Christmas Cards

The First Commercially Produced Christmas Cards

In England, in 1843, Sir Henry Cole asked John Callcott Horsley to illustrate a card that he could have printed. He had a thousand copies made and then sent some out as answers to his mail. That way, he wouldn’t have to actually answer all the letters he had received and wouldn’t be considered rude either. The cards had a place to put the persons name and said “A Merry Christmas and A Happy New Year to You.” It was considerably easier to send these because of the postal systems that were becoming more common such as Penny Post, which Cole had a hand in.

Cole and Horsley Christmas Card
Card by Prang

It took a few years for Christmas cards to become really popular. Louis Prang had a print shop in Boston and in 1875 they had made their first Christmas card for the American market. Their first card was a flower with the words “Merry Christmas” on it. The designs varied over the years with the designs being more traditional holiday images. When a more inexpensive option started to come in from Germany, Prang decided to retire rather than make any compromises or changes. He is still considered the “father of the American Christmas card.”

1967, President Johnson’s White House Christmas Card

Modern Christmas Cards

The “official” Christmas card began with the familial images of Victoria and Albert in the 1840s. In 1953, President Eisenhower sent out the first official White House Christmas card. This has continued each year with the list of recipients growing.

Over time, many of these cards have become collectors items along with the stamps and other Christmas items.
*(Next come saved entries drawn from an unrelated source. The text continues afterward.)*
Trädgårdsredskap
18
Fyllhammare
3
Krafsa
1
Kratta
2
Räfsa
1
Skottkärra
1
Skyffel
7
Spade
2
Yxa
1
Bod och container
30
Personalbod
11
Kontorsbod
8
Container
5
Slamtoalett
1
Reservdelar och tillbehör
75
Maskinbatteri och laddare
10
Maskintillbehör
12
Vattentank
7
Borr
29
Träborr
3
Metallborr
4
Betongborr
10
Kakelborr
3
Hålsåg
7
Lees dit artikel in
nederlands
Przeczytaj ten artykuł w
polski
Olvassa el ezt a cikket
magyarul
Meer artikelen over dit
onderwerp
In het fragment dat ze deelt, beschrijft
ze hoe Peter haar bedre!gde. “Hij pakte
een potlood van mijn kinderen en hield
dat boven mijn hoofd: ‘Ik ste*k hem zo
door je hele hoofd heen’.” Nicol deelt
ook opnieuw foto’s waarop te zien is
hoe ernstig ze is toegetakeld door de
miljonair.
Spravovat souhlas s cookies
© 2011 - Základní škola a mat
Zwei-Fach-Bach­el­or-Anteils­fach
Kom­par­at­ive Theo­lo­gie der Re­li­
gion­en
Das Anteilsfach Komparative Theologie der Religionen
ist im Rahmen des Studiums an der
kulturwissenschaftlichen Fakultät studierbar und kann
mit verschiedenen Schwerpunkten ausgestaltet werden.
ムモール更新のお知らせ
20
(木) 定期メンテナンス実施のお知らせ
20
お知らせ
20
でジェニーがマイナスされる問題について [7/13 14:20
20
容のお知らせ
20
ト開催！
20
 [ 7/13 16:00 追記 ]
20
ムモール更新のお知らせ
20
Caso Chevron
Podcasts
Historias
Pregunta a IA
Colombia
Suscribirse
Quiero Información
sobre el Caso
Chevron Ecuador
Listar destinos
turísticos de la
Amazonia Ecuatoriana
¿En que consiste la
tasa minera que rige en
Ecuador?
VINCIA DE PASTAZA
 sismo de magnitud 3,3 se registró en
Many collectors look for the Santa’s, Nativity scenes or other particular Christmas images and those that were created by specific artists. The most expensive one to be bought and sold is one of the original cards by Horsley and Cole.

The actual act of sending Christmas cards has dwindled down quite a bit. Many, if they still do it at all, probably just send a card via email to their list of recipients. Most people who still send out actual cards only send out a select few each year. You always have those stragglers, it seems, that you missed. You need to send a card to them because they weren’t on your original list or you didn’t have an address for them. That sounds vaguely familiar. Doesn’t that sound like Sir Cole having to answer his mail? At least we have a postal system that’s been in place longer than three years.